The first songs to learn, Eggs and Sol Re Sol, use the left hand pinky finger. By using the smallest finger from the beginning, we train it well and this leads to a beautiful left hand position. All too commonly, violinists are not taught to use their pinky finger until months into their study (this happened with me when I was a child) which creates many difficulties learning more advanced songs and negatively affects intonation, shifts, and anything regarding left hand technique! However, by teaching Eggs and Sol Re Sol, my experience has been that students have an excellent start to a great left hand. Additionally, these songs are simple enough that at the end of the first lesson they can engage in chamber music (here, playing with piano accompaniment). By playing with another person, you learn to listen and feel rhythm very naturally. A powerful aspect of music is the act of sharing, and it is utterly enjoyable to make music this way from the beginning.

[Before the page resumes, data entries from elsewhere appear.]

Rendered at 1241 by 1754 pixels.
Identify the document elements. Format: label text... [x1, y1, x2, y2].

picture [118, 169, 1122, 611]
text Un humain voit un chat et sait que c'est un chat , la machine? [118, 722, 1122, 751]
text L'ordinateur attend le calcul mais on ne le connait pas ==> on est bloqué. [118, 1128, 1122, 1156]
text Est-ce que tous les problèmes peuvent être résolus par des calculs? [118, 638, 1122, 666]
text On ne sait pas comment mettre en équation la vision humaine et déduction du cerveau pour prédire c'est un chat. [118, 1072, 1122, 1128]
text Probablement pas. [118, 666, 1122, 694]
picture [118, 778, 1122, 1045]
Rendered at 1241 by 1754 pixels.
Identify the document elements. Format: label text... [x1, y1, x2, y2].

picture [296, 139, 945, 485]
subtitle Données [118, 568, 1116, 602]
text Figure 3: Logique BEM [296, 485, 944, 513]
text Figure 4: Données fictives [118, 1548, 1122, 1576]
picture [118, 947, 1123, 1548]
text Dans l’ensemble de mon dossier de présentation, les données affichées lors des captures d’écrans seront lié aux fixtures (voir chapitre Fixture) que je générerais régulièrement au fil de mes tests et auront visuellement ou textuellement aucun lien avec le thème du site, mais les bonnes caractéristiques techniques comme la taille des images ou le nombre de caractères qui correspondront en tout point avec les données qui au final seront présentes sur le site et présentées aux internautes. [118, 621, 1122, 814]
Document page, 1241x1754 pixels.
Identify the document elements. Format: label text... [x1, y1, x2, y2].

Next Rafi is also playing some songs with pizzicato (Italian musical term for plucking the strings). They include Saita, a Japanese melody, the beginning of Twinkle Twinkle Little Star, and Mary Had a Little Lamb. Currently Rafi feels comfortable playing the Twinkle by himself, and in the other songs he prefers that I place his left hand fingers. By helping him, I can make sure that his hand stays supple instead of squeezing too hard. In time he will be able to pizzicato all these songs and will not want my help at all.